AMY GOODMAN: President Obama, his policy opening up the water for offshore drilling, has this surprised you? And how does it compare to the Bush policy?
ASSEMBLY MEMBER PEDRO NAVA: Well, we were extremely disappointed. And we’re not very happy that he threw the California coast a bone by saying that we’re going to be off limits until 2017. We should be moving away from a reliance on fossil fuels. And if we learn anything from this newest spill, there’s nothing safe about trying to do it. I mean, if we were to just increase fuel efficiency by very, very limited measures, we could significantly reduce oil consumption. In fact, if we were to increase fuel efficiency by a mere four percent a year, we could reduce oil consumption by 2.5 million barrels a day. That’s the goal and the direction that we should be headed, not giving the blessing for new drilling anywhere.
AMY GOODMAN: You are holding a hearing today, State Assembly member Nava?

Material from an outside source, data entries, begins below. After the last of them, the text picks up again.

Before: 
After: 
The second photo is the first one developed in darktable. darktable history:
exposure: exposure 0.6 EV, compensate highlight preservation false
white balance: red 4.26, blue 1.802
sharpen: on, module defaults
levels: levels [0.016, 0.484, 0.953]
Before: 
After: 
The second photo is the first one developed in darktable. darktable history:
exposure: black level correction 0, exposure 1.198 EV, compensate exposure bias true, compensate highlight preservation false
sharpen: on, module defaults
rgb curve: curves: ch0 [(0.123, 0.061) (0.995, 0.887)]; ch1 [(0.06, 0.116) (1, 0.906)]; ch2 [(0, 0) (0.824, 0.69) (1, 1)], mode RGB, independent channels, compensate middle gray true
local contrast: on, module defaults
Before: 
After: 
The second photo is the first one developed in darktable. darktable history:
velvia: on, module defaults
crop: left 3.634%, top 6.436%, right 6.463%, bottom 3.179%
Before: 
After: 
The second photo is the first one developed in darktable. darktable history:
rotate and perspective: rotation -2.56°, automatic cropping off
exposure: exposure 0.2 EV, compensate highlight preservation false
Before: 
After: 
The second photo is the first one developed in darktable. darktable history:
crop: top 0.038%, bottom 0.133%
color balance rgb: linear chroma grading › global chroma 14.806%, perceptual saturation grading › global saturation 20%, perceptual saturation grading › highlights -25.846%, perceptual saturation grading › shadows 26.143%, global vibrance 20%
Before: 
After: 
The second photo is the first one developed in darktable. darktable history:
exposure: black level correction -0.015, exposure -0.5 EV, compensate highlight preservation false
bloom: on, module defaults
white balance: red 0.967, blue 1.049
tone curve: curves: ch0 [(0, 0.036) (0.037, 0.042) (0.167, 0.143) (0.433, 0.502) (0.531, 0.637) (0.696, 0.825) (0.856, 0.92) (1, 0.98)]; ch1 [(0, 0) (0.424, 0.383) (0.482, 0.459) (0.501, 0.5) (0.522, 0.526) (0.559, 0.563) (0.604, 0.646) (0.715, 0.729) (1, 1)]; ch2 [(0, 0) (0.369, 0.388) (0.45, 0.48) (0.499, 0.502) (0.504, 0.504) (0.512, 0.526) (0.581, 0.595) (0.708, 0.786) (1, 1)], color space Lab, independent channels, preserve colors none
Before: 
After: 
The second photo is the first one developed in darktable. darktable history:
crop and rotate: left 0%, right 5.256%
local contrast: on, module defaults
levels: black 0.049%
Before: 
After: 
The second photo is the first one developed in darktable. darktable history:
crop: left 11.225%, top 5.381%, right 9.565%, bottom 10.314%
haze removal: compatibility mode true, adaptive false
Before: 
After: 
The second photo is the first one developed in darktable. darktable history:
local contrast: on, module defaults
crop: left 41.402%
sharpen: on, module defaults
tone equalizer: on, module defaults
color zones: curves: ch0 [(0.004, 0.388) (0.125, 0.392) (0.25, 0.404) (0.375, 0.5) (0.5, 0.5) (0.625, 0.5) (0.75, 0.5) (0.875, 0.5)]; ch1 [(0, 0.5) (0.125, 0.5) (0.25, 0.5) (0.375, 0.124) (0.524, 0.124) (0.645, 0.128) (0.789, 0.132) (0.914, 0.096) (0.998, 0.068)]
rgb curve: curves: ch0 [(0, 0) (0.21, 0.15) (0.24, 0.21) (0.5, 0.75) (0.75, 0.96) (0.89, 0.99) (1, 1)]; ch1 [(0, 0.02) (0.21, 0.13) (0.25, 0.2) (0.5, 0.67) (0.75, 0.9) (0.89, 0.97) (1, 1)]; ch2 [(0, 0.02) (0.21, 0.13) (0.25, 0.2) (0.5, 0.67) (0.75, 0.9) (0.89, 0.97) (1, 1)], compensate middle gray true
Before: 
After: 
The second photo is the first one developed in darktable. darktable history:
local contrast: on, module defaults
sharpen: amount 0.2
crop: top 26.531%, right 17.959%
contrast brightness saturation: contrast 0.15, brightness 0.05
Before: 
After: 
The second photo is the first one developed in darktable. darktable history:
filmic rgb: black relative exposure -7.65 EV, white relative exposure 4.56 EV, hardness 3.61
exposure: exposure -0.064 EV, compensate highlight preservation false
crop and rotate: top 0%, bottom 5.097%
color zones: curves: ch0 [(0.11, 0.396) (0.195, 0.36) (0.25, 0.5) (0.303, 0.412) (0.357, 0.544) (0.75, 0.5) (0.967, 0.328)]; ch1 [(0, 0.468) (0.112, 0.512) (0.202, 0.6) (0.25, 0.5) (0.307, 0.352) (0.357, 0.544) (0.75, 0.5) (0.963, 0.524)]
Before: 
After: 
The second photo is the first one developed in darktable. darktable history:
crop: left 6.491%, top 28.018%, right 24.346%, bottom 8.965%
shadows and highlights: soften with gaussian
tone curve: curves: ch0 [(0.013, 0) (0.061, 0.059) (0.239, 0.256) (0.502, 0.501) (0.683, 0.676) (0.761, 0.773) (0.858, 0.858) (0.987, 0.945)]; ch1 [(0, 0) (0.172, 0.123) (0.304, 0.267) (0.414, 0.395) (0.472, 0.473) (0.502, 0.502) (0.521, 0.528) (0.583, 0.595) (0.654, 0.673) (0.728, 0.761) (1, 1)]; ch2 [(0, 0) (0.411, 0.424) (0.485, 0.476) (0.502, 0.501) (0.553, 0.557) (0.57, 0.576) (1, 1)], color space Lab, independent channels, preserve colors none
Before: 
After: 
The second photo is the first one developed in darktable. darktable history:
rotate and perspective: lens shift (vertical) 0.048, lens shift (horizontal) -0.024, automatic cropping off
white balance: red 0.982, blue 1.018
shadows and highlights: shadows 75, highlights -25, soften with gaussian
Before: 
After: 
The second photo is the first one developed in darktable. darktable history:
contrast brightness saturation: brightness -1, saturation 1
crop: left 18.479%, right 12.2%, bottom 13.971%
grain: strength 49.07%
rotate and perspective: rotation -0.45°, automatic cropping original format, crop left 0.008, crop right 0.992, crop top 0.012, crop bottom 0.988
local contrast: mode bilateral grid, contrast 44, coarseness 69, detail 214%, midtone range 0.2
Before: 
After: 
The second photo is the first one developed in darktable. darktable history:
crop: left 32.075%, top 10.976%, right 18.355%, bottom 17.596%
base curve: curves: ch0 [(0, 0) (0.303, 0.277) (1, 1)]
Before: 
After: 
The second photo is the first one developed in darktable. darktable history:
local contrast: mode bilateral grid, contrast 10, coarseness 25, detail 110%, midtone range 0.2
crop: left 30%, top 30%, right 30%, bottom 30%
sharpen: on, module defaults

ASSEMBLY MEMBER PEDRO NAVA: Yeah, the timing is rather propitious. In California, I’m the chair of the Assembly Committee on Environmental Safety and Toxics, and we have a number of communities in our state who are threatened by offshore oil drilling, as well as onshore oil drilling. And in my hearing today, we’re going to talk to some of the people who will be responsible for clean-up, should and when we have an incident like this in California, because I don’t care what anybody says, it’s not a question of "if" you’re going to have a spill, it’s a question of "when" you have them, because we always will. And there are at least three communities in my state that have been overwhelmed by Big Oil and their money and their politics and their influence. And I’m going to give them an opportunity to talk about the consequences to the residents of the places where they live when the city officials are trying to protect their health and their safety.
AMY GOODMAN: Well, I want to thank you both for being with us, California State Assembly member Pedro Nava, speaking to us here in California in Santa Barbara. And thank you very much to Richard Charter, who is with Defenders of Wildlife here in the state.